BRENT droht ein weiteres Kursdesaster
Tickmill: Brent verharrt nach dem Kursrutsch von gut 15 Prozent auf niedrigem Niveau. Bei wiederaufflammendem Verkaufsdruck bietet sich viel Potential auf der Chartunterseite.
BRENT verharrt am Support um 39 US-Dollar

Nachdem die mehrfachen Versuche, das Widerstandslevel im Brent um 45,75 USD immer wieder fehlgeschlagen sind, kam es in der vorletzten Handelswoche zum Bruch des vorangegangenen Aufwärtstrends. Dieser mündete in einer massiven Verkaufswelle mit einem Kursrutsch von über 45,00 USD in die Unterstützung bei gut 39,00 USD.
Auf diesem Niveau verharrten die Preise für ein Fass der Sorte Brent in der vergangenen 5 Handelstagen, was die Frage nach der Auflösung dieser tiefen Flagge in den Raum wirft. Die Verortung am Ende einer Abwärtsphase erhöht die Wahrscheinlichkeit weiter fallender Kurse.
In diesem Fall lassen sich anhand der vergangenen Aufwärtstrendtiefs um 36,45 USD sowie 32,80 USD zunächst zwei Zielmarken auf der Chartunterseite identifizieren. Kommt es jedoch zu einer Ausweitung der Erholung über die Preisleiste, macht ein genauer Blick in den Verlauf der Abwärtsphase Sinn.
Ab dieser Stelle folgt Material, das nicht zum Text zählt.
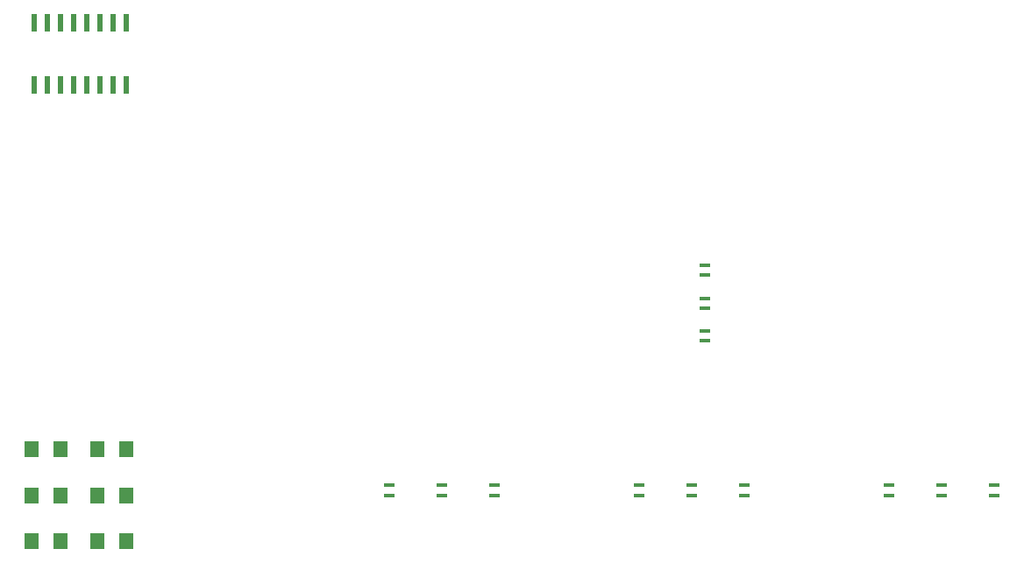
<source format=gbr>
G04 DipTrace 3.3.1.3*
G04 BottomPaste.gbr*
%MOIN*%
G04 #@! TF.FileFunction,Paste,Bot*
G04 #@! TF.Part,Single*
%ADD56R,0.055112X0.062986*%
%ADD60R,0.04212X0.01712*%
%ADD68R,0.023616X0.07086*%
%FSLAX26Y26*%
G04*
G70*
G90*
G75*
G01*
G04 BotPaste*
%LPD*%
D68*
X1143700Y2543700D3*
X1193700D3*
X1243700D3*
X1293700D3*
X1343700D3*
X1393700D3*
X1443700D3*
X1493700D3*
Y2307480D3*
X1443700D3*
X1393700D3*
X1343700D3*
X1293700D3*
X1243700D3*
X1193700D3*
X1143700D3*
D60*
X3693700Y1618700D3*
Y1581199D3*
Y1493700D3*
Y1456199D3*
Y1368700D3*
Y1331199D3*
X2893700Y743700D3*
Y781201D3*
X2693700Y743700D3*
Y781201D3*
X2493700Y743700D3*
Y781201D3*
X4793700Y743700D3*
Y781201D3*
X4593700Y743700D3*
Y781201D3*
X4393700Y743700D3*
Y781201D3*
X3843700Y743700D3*
Y781201D3*
X3643700Y743700D3*
Y781201D3*
X3443700Y743700D3*
Y781201D3*
D56*
X1243700Y918700D3*
X1133464D3*
X1243700Y743700D3*
X1133464D3*
X1243700Y568700D3*
X1133464D3*
X1493700Y918700D3*
X1383464D3*
X1493700Y743700D3*
X1383464D3*
X1493700Y568700D3*
X1383464D3*
M02*

</source>
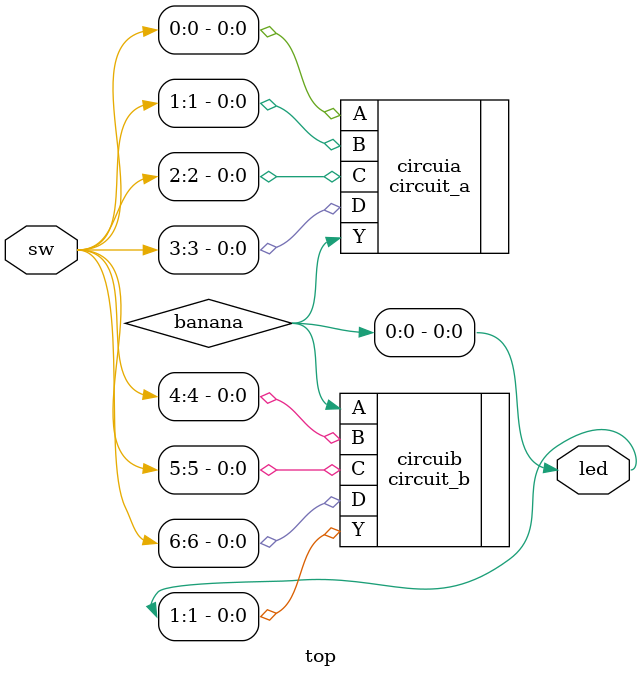
<source format=v>
module top ( // Implement top level module
    input [6:0] sw,
    output [1:0] led
    
    );
     
     wire banana;
      circuit_a circuia(
          .A(sw[0]),
          .B(sw[1]),
          .C(sw[2]),
          .D(sw[3]),
          .Y(banana)
      );
      
      circuit_b circuib(
          .A(banana),
          .B(sw[4]),
          .C(sw[5]),
          .D(sw[6]),
          .Y(led[1])
      );
      
 assign  led[0] = banana;
      
endmodule
</source>
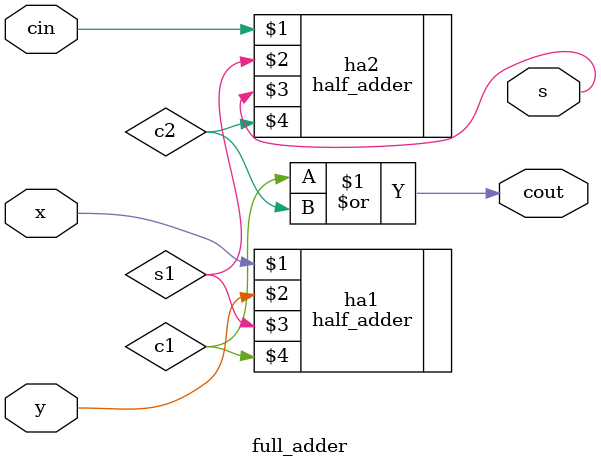
<source format=v>
`timescale 1ns / 1ps


module full_adder(
        input x,y,cin,
        output s,cout
    );
    
    wire s1,c1,c2;
    
    half_adder ha1(x,y,s1,c1);
    half_adder ha2(cin,s1,s,c2);
    or(cout,c1,c2);

endmodule

</source>
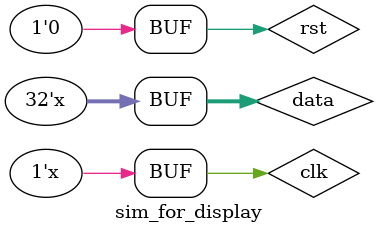
<source format=v>
`timescale 1ns / 1ps


module sim_for_display(

    );
    reg clk;
    reg rst;
    reg [31:0]data;
    wire [6:0]seg;
    wire [7:0]ans;
    display display(clk,rst,data,seg,ans);
    initial begin
        clk=0;
        rst=0;
        data=1;
    end
    always #5 begin clk<=~clk; data<=data+1; end
endmodule

</source>
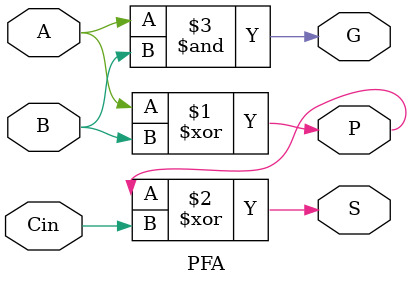
<source format=v>
module PFA(A, B, Cin, P, G, S);
input A,B, Cin;
output P, G, S; //Prigate and Generate for carry look ahead chain
//partial full adder logic
assign P= A^ B;
assign S = P ^ Cin;
assign G = A & B;
endmodule 

</source>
Diese Kursziele stehen für eine Gegenbereitung bereit

Der Check der trendbrechenden Kursdynamik durch den Stundenchart, offenbart deren wellenförmigen Verlauf. Kommt es hier auf Grund der Nähe zum Support um 39,00 USD zu nachhaltig steigenden Preisen, erhöhen sich die Chancen für die Gegenbewegung.
Zur Zielbestimmung dieser regressiven Phase kann gut auf die fallenden Hochpunkte der im Chartverlauf zurückgegriffen werden. Denn die Marken um 42,10 USD und 44,20 USD haben in der Abwärtsphase für Marktreaktionen gesorgt, die innerhalb der Gegenbewegung durchaus wieder für Effekte sorgen können.